In general, we will get only a partial strategy. It may be that there
is an "infinite internal chatter" between S and T,
without eventual moves in B.
HOWEVER, if S is an evidence for A*, and T an evidence for A \/ B, then
CUT(S,T) is an evidence for B.
For this, we have only to show that each internal communication in A
is finite. This follows from the proposition, because T can be
seen as a partial evidence for A, and S is an evidence for A*.
EXAMPLE:
we take the 0/1 example of the previous message. We have three
cut-free proofs
Q0 proves (E a,b)[a<b & f(a)=f(b)] , (E x)(y) ~[x <= y & f(y) = 0]
Q1 proves (E a,b)[a<b & f(a)=f(b)] , (E x)(y) ~[x <= y & f(y) = 1]

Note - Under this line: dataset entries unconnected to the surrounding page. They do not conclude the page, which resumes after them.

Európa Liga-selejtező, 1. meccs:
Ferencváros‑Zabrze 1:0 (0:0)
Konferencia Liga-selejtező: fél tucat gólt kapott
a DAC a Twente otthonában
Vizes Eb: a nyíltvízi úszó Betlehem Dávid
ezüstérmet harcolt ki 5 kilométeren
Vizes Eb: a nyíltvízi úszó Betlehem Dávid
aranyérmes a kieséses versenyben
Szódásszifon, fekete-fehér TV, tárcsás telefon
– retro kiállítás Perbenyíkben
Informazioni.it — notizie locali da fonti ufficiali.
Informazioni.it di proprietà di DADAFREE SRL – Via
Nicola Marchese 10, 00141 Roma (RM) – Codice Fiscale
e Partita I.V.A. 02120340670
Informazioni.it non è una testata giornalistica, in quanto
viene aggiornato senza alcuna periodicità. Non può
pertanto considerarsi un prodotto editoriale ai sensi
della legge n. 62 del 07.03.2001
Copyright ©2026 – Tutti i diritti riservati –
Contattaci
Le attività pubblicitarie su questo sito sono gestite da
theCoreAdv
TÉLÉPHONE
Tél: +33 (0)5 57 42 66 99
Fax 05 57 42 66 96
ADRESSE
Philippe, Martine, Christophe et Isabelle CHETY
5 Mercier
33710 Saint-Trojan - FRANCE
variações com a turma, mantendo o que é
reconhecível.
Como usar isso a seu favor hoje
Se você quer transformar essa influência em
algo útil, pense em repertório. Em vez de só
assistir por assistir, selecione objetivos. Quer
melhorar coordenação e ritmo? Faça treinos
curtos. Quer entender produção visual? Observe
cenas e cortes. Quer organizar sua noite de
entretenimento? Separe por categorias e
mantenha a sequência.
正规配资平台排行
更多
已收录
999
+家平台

P proves (x0)(E y0)[ x0 <= y0 & f(y0) = 0],(x1)(E y1)[ x1 <= y1 & f(y1) = 1]
that we can write
Qi proves C,Ai*
P proves A0,A1
where C is Sigma01, and A0, A1 are Pi02. These cut-free proofs can be
considered as simple strategies that are proofs, and extend
canonically to evidences.
If we consider
CUT(Q0,P) which is a strategy for C,A1
this is an evidence for C,A1 and it can be checked that this is not a
canonical extension of a simple strategy.
If we form
CUT(CUT(Q0,P),Q1)
we get the expected proof of C. If we replace CUT(Q0,P) by the simple
strategy it defines, we get a proof of C that may look at 4 values for f.